Просватали Шурку… И вдруг, для всех неожиданно, приехал Конской — свататься к Зине.
Зина не выспалась. Всю ночь смутные сны не давали покоя. Весь день ворчала мачеха.
После обеда разразилась гроза. Зина, сморенная дремотой, прилегла на минутку и сразу, как в подпол, свалилась в густой, беспросыпный сон. Скотина осталась не поенной. Не было дров… Разбудив Зину, долго лаялась мачеха:
— Сволочь… Сволочь! Шлюха ты… Дура ты малохольная… Дрыхнуть сюды приехала?.. Погнали из города, так на отцову шею? Работать — вас нету, а жрать — в три горла?.. — Замахивалась скалкой: — Убью! Стерва…
Зина молчала. Теплой волной омывало глаза, слезы жгли глаза мелкими искрами. Эх… Все равно!..

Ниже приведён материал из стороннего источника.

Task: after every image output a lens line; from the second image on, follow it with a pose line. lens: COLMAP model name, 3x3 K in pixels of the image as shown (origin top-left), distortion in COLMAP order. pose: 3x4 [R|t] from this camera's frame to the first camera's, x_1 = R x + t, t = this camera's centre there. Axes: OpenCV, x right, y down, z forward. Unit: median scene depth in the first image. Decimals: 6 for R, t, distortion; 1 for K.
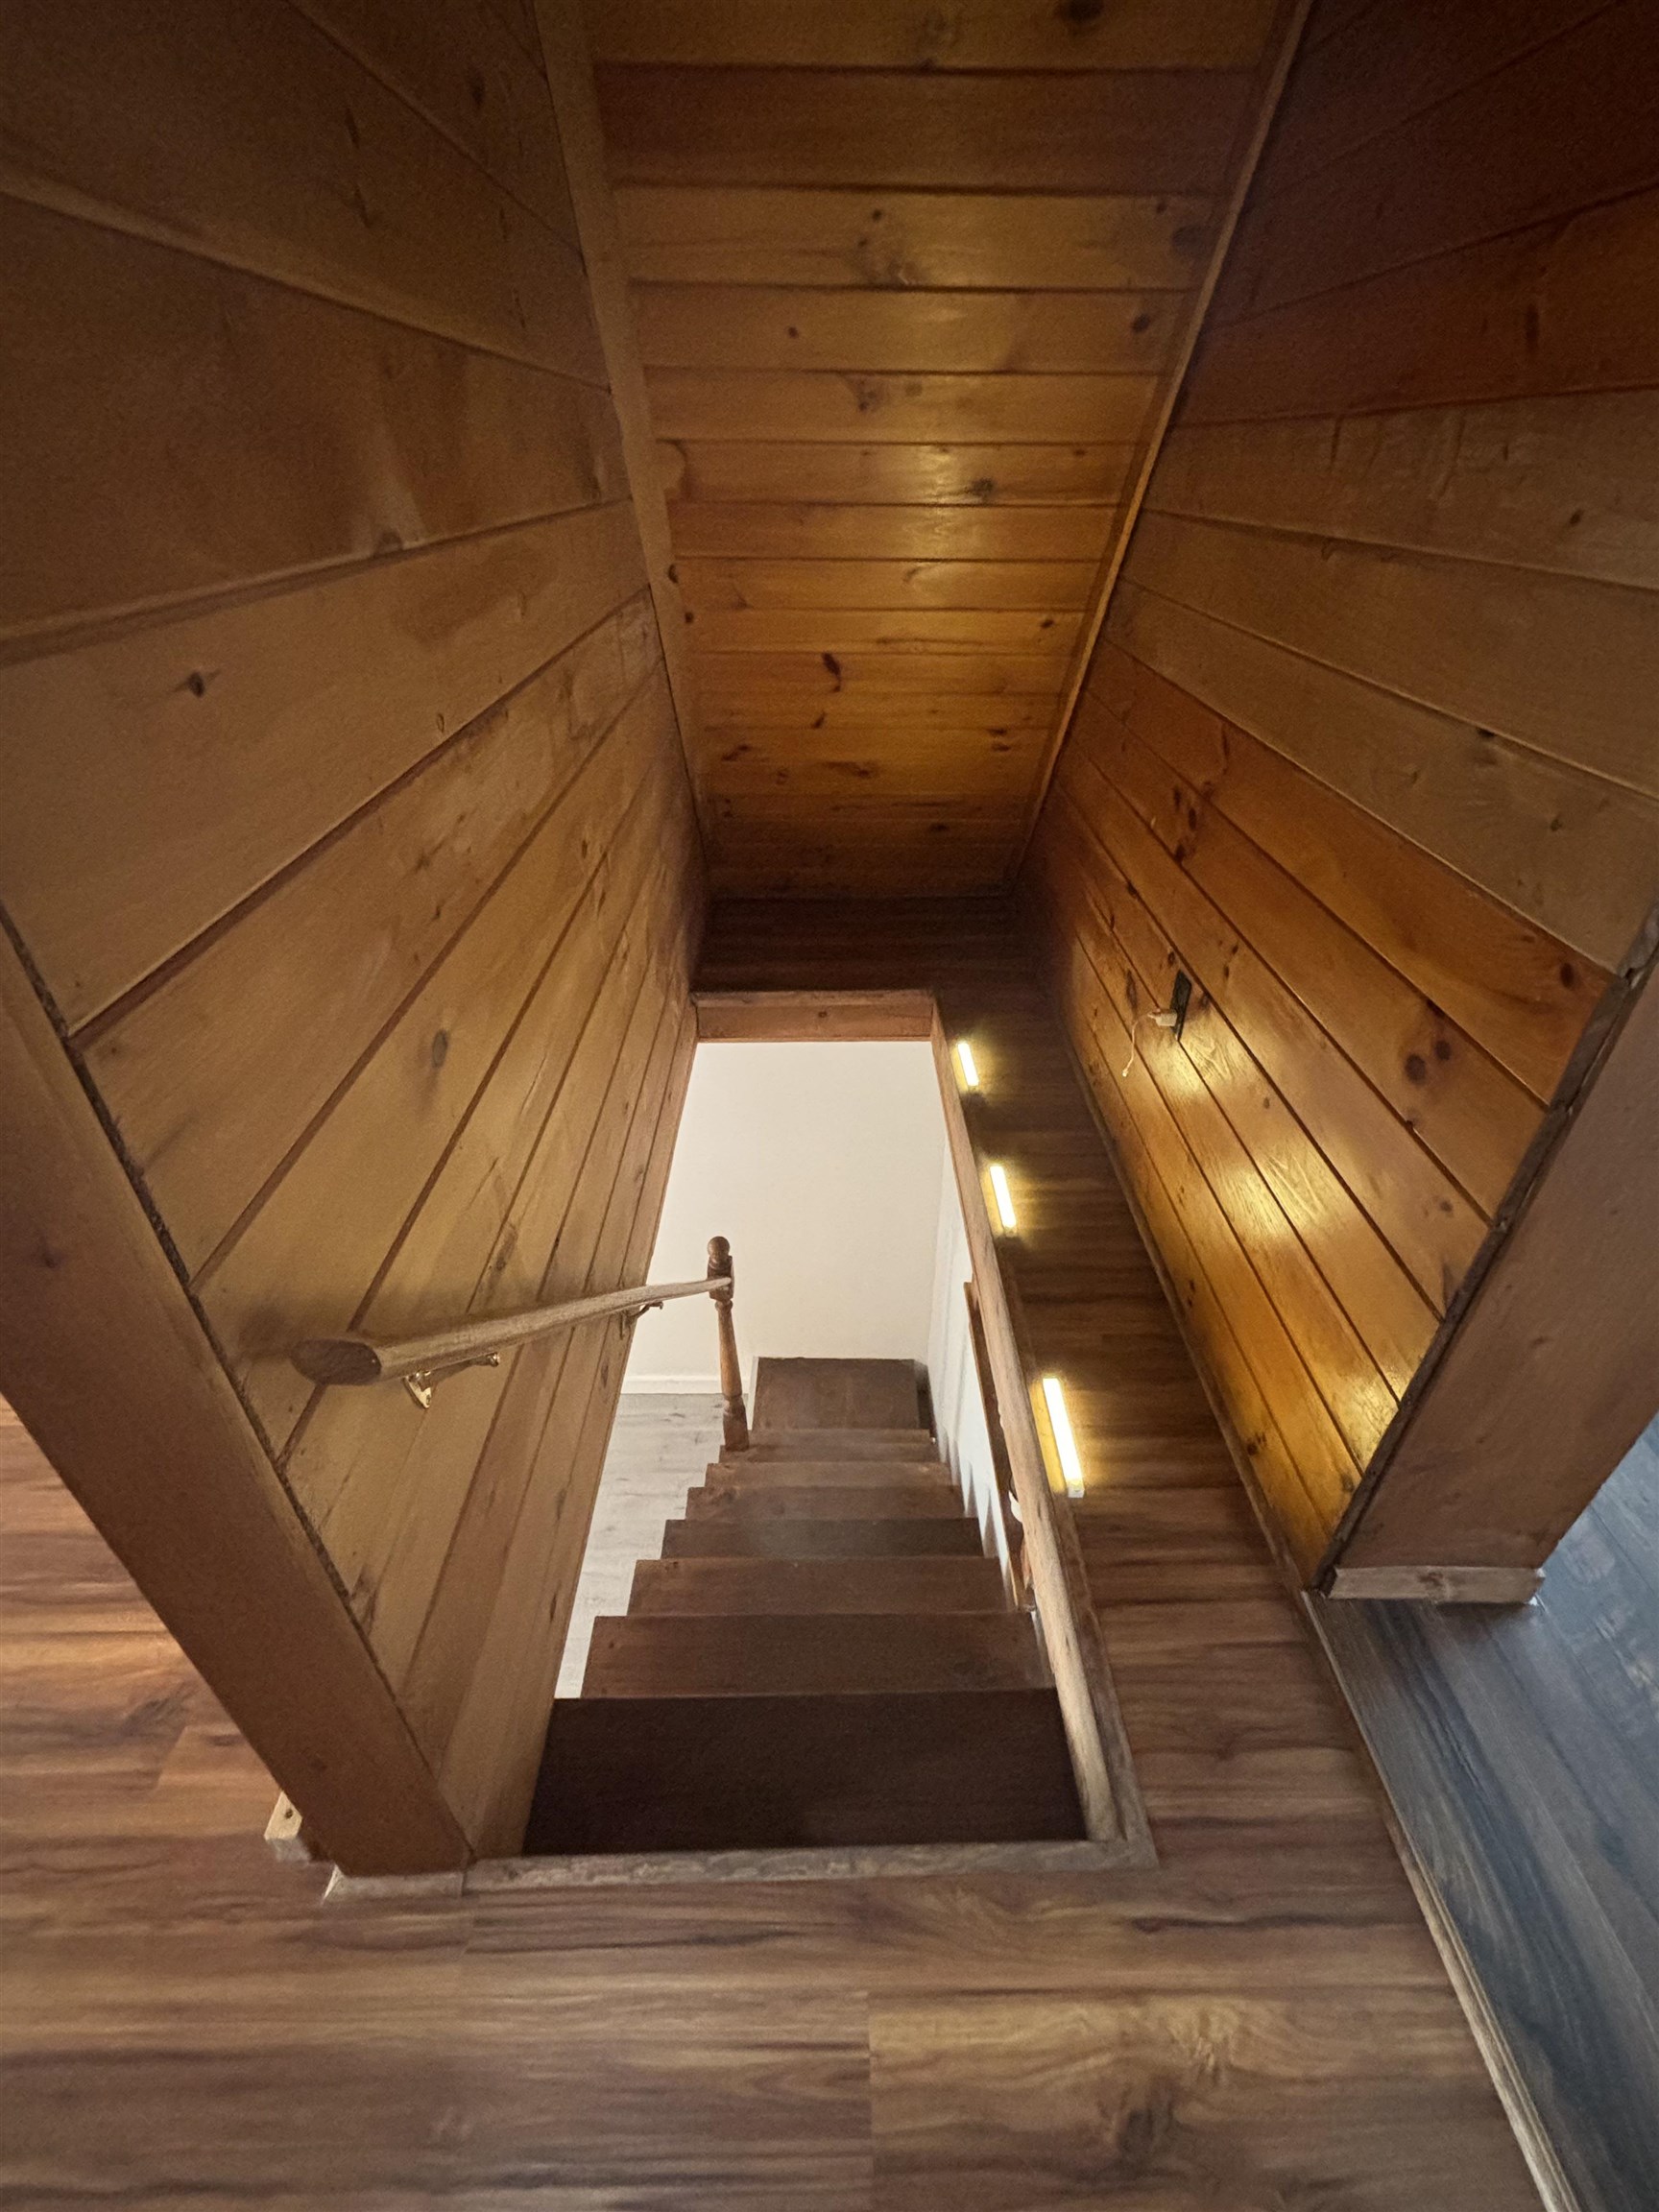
lens RADIAL K [[971.2, 0, 829.5], [0, 971.2, 1106.0], [0, 0, 1]] dist [-0.000012, 0.000235]
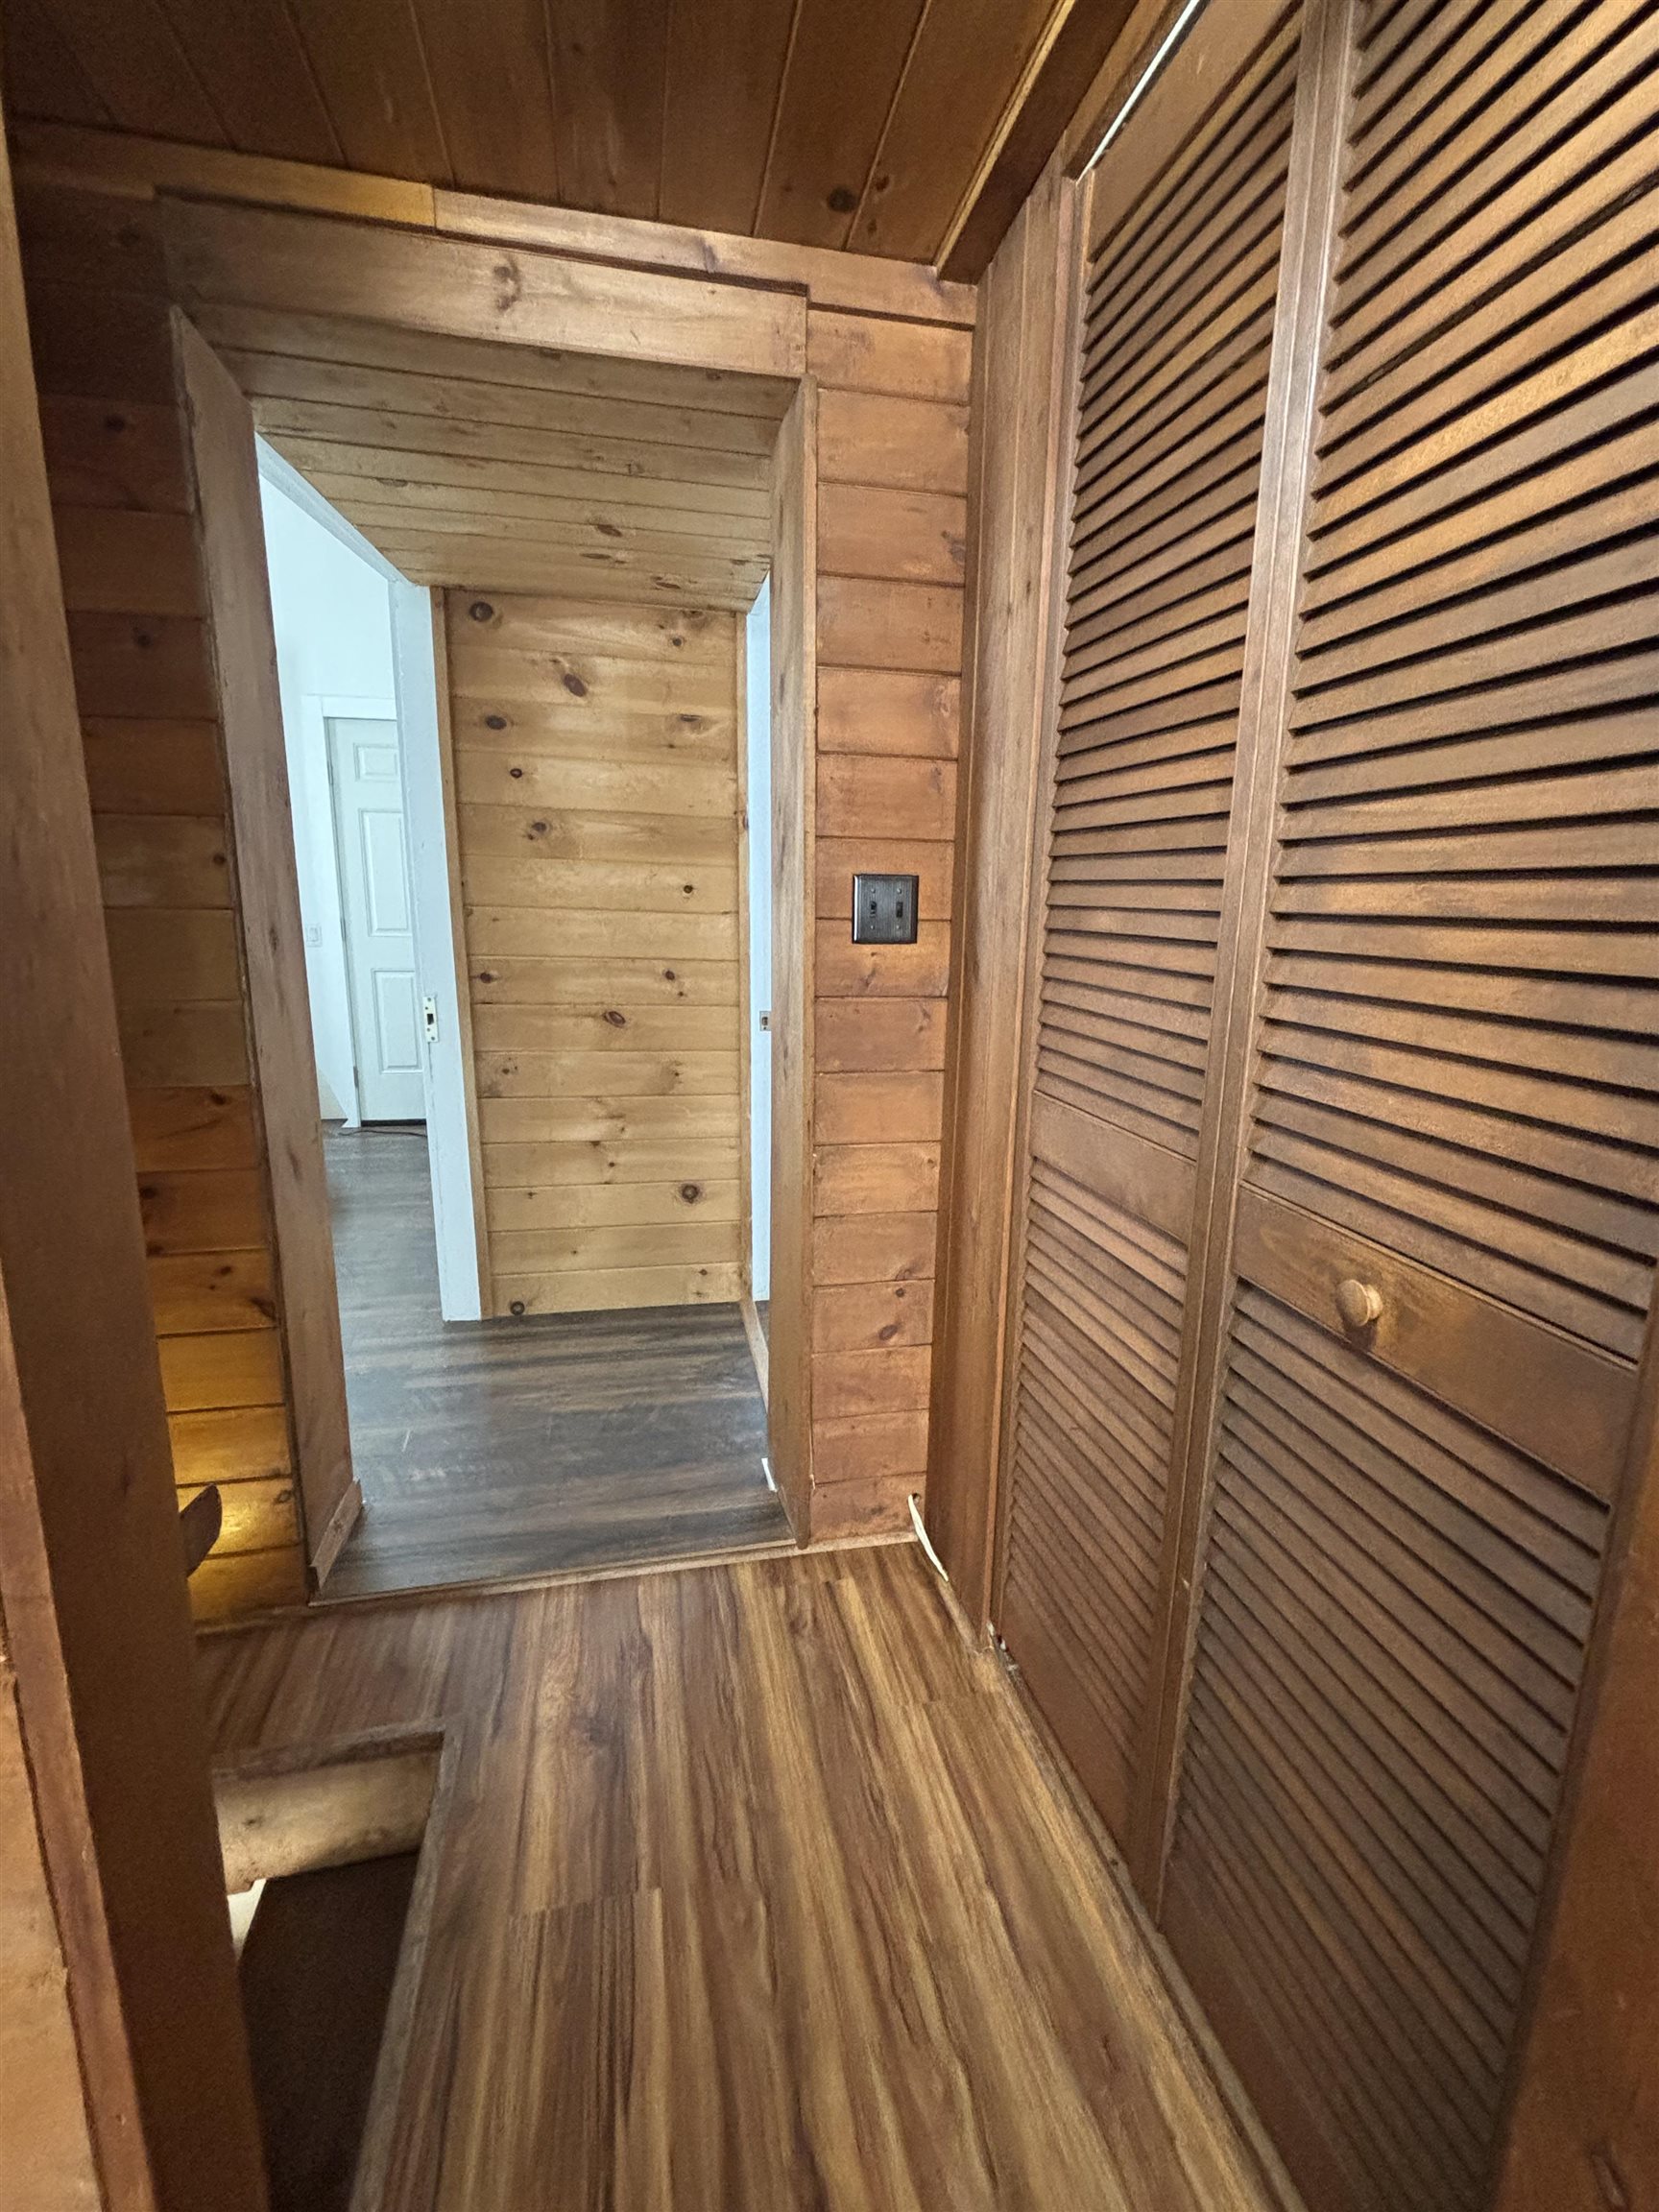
lens RADIAL K [[971.2, 0, 829.5], [0, 971.2, 1106.0], [0, 0, 1]] dist [-0.000012, 0.000235]
pose [[-0.195854, -0.208445, 0.958223, -0.994897], [0.536696, 0.795029, 0.282641, -0.023921], [-0.820731, 0.569631, -0.043838, 0.146952]]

На землю сошел тихий, спокойный вечер, насмешливо склабилась сквозь березовые сучья луна. Вернулся из лесу отец. Ворча, распрягал, отпутывал подсанки. В избу вошел хмурый, — нечесаная борода в длинных сосулях. Буркнул Зине:
— Самовар подогрей!
А когда заревела в трубе пылающая лучина, когда, от той же спички зажженная, лампочка хитро мигнула единственным своим красным глазом, — за окном вразброд затанцовали бубенчики, с избой поровнявшись, смолкли… Стоя у окна, смотрел на улицу отец.
— К нам, что ли?
Напротив, перебирая ногами — пара. В неверном ночном свете коренник казался громадным. Мелко плясал на месте, серебряный от луны, мяч — впереди. Из саней лез кто-то в тулупе.
— К нам!
Нагибаясь в низкой двери, ввалился Мишка. В тулупе — что медведь. Опустил длинношерстый бараний воротник, показал избе скуластую рожу и хитрые черные глаза. Обил голечком валенки, скинул тулуп. Молча. Подошел к отцу, коротко ткнул ему руку, коротко кинул: «Здорово». Сел… Подвязав лошадей к тыну, пёр за ним Васька-Гуж.
— С чем пожаловал, Михайла Семеныч? — спросил, в недоумении бороду ероша, Митрич, — ежели насчет бычка, то я обчиству продал… на племя… За пятнадцать пудов.